In 2006, Montignys founder, along with a team of social developers and entrepreneurs, purchased the abandoned mining town of Bulembu, pursuing the vision to restore it to a fully sustainable town which today provides care to over 350 orphaned and vulnerable children. “Our vision is to raise leaders while restoring a town for sustainable Kingdom transformation,” the non-profit outlines. “Montigny plays an active role in the towns commercial enterprises, as well as the care, education and health of the community, raising up the next generation to be the future leaders of Eswatini.”

FOREVER BRANCHING OUT

In 2014 Montigny concluded the purchase of Usutu Forest Products Company from Sappi, in a landmark deal which was the one of the largest private commercial transactions to take place in Eswatini. Its significance was lost on no-one at the time, perhaps summed up best by Sappi itself. “This transaction is a positive for the country,” it effused, “because it brings total ownership of this important asset back to the hands of Swazi business people; a first since the inception of the company.”

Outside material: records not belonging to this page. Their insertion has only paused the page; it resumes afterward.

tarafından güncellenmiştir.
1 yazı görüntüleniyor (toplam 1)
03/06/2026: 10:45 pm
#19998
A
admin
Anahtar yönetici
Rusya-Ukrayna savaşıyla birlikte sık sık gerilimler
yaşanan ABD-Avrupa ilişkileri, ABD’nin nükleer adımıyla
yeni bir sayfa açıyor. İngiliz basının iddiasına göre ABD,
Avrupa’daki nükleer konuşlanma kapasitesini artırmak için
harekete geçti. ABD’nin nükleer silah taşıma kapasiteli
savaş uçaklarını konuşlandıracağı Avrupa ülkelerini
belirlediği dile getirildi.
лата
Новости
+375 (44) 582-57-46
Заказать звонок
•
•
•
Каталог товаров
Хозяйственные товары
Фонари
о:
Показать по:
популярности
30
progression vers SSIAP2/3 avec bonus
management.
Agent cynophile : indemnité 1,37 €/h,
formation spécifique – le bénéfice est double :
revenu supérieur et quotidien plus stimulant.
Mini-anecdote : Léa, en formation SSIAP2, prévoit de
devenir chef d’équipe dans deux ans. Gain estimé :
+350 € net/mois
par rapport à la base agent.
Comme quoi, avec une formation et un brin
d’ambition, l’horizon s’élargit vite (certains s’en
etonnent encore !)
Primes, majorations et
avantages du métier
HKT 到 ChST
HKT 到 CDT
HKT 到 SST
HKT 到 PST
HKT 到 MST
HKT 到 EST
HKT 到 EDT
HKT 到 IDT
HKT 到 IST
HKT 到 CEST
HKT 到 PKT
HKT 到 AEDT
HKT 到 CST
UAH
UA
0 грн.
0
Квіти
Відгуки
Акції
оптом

The Usutu Forest Complex boasts extensive and well-developed infrastructure and the deal put one of the largest, continuous man-made forestry estates in the world under Montigny’s purview. Montigny now transports and processes more than one million tons of timber per year, and nearly a million cubes of sawn timber make their way to market each year from the company’s more than 85,000 hectares of land, of which some 55,000 ha are under active timber management.

These plantations extend all the way from Nhlangano in southern Swaziland, to the Usutu region in the North, and also encompass a total of eight mills and processing plants. As Montigny has driven untrammelled growth of its physical size and scope, similar has followed within its product line; timber remains at the forefront, of course, through standard lumber supply to finished products and everything in between, while even local harvested and produced essential oils are now directed to the wholesale market, “in a natural and environmentally friendly manner to meet the cosmetic, pharmaceutical and household needs of the consumer everywhere.”

Montigny is one of Eswatini’s great success stories, but for all its own success and growth, it remains loyal to contributing to the countrys overall economic growth, CEO Andrew Le Roux hastens to add. We have added value by continuing to create employment opportunities, from 6,700 in 2016 to 11,600 in 2019, and 12,500 by 2022, in rural areas with few employment opportunities,” he detailed to the king in 2019, discussing the country’s National Strategic Roadmap 2019-2023.

“The Montigny Group of Companies has continued to prosper as we remain committed to your vision of growing the Eswatini economy,” he added. “Let us now unite in supporting the Strategic Roadmap by announcing that we are a safe, secure and stable destination for investment.”